I re-read this quote just now and it could give you pause of planning to dart back and forth from the door of ‘self’-immolation too readily –
RESPONDENT: I’d guess you’d favour the ‘boots and all’ approach, but just to be sure, is there anything one should be specially careful of?
RICHARD: Hesitancy (an opportunity is quite often a very rare thing).
RESPONDENT: Am I understanding you correctly that, once the process begins, you throw caution to the wind and just go all the way, come what may?
RICHARD: Provided there be pure intent (and that is no little proviso) … yes. [emphasis added] (link)
Claudiu: That’s a great quote. I’ve often wondered lately, is it really just throwing caution to the wind and forging forth? Not sure if I thought of it in those exact words (maybe) but along those lines. Sounds like the answer is (as pure intent is certainly in place) yes indeed . It gives good confidence to proceed!
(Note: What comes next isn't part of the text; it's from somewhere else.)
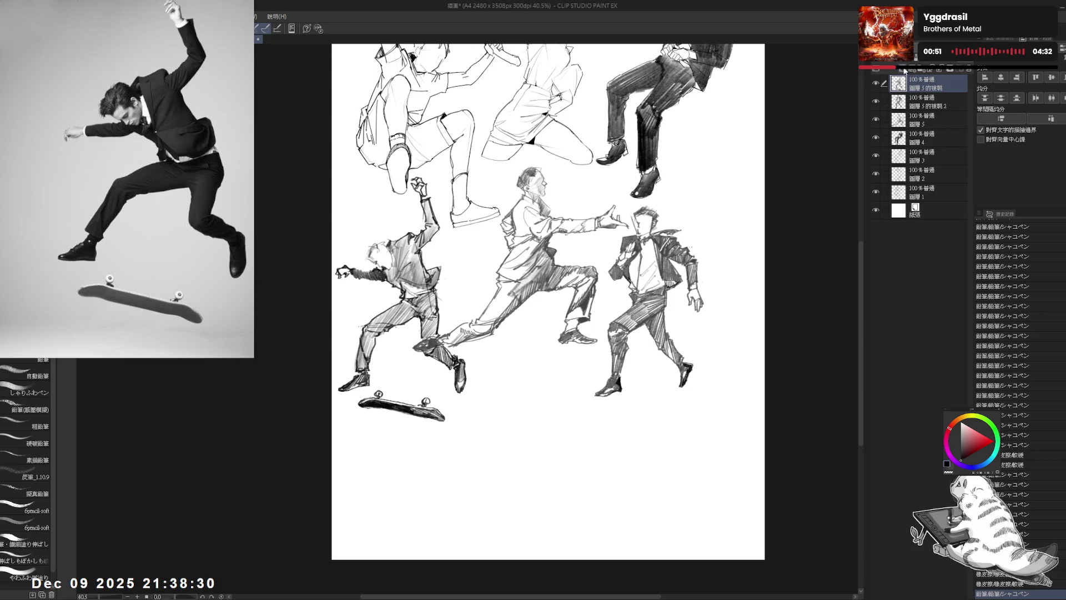
left_click(903, 70)
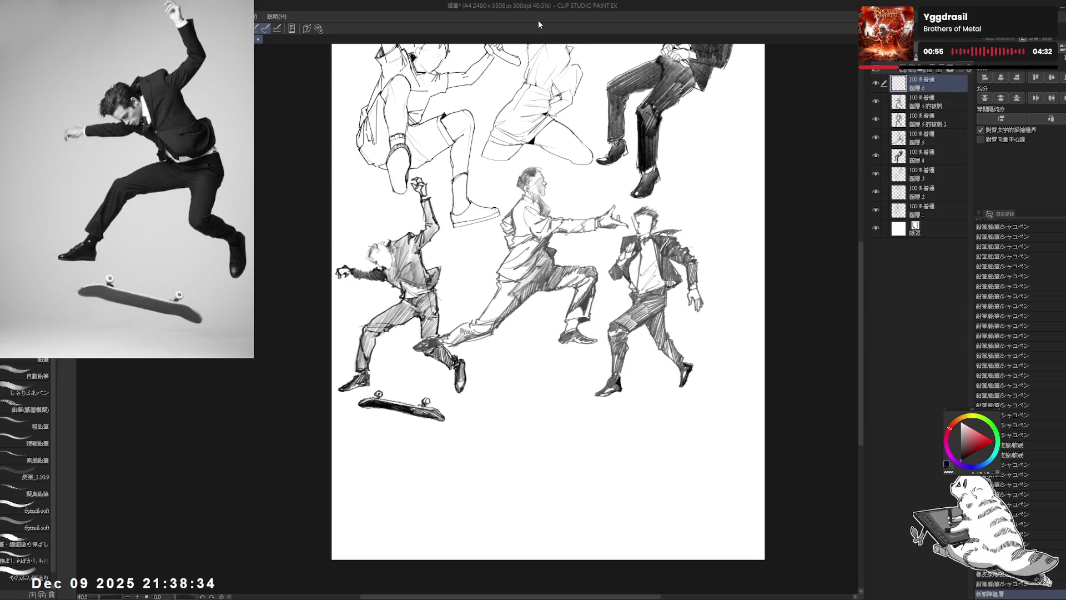
scroll(548, 300, "up", 3)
To put it into words it’s about leaving the felt safety for what is outside of the felt safety, which I apperceptively or near-apperceptively know is the actual safety of infinitude – which ought really to be an obvious choice. Perhaps, after much pondering and contemplating, it is indeed just gay abandon that is required. (link)
Hi Claudiu,
“Good confidence” is certainly a great starting point for “gay abandon”, and you can cover the distance between the two via abundant naiveté, by being naiveté itself –
Richard: And as ‘he’ continued standing there on the greensward, extolling the virtues of being naiveté itself, ‘he’ realised ‘he’ had just dedicated ‘his’ life to the priceless pursuit of innocence itself – of becoming the manifestation of this innocence here on earth, of being the personification of innocence in this lifetime – and, thence, to extolling the virtues of the giving of ‘himself’ to this worthy cause, in a way which ‘his’ previous dedication to art and artistry (‘he’ had lived it, breathed it, been consumed by it, twenty-four-seven) couldn’t even begin to compete, as nothing, but nothing, could ever be as worthy of devoting one’s life to as the pristine perfection and peerless purity presently unfolding all about.
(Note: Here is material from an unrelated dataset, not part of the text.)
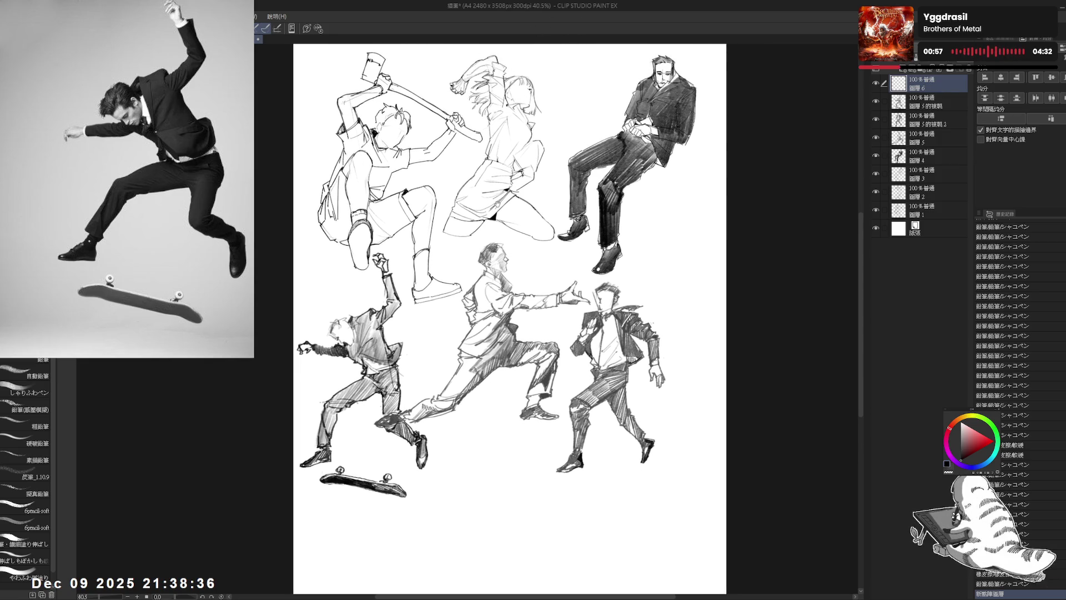
scroll(484, 141, "down", 2)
For out of nowhere and everywhere – the overarching benignity and benevolence inherent to the infinitude, which this infinite and eternal and perpetual universe actually is, had by now been operating more and more freely – came a magically scintillating wonderland, dynamically enveloping all and sundry in its sparkling embrace, and ‘he’ vanished unto oblivion in the twinkling of an eye (…). (A Quaint Clay-Pit Tale)
Being naiveté, “becoming the manifestation of this innocence here on earth” is exactly what you apperceived when you recently reread Richard’s quote of “standing naked before infinitude”, which touched you so deeply that you stated with great confidence –
Claudiu: I reread it and was just blown away by how immaculate and perfectly articulated Richard’s writing is. I experienced what I’ve called “Richard’s energy” while reading it – which refers to pure intent, of course. The flawlessness of what he apperceptively wrought leaves nothing but admiration and a salient desire and aim – I want to be that! (link)
You can be that! What an extraordinary adventure!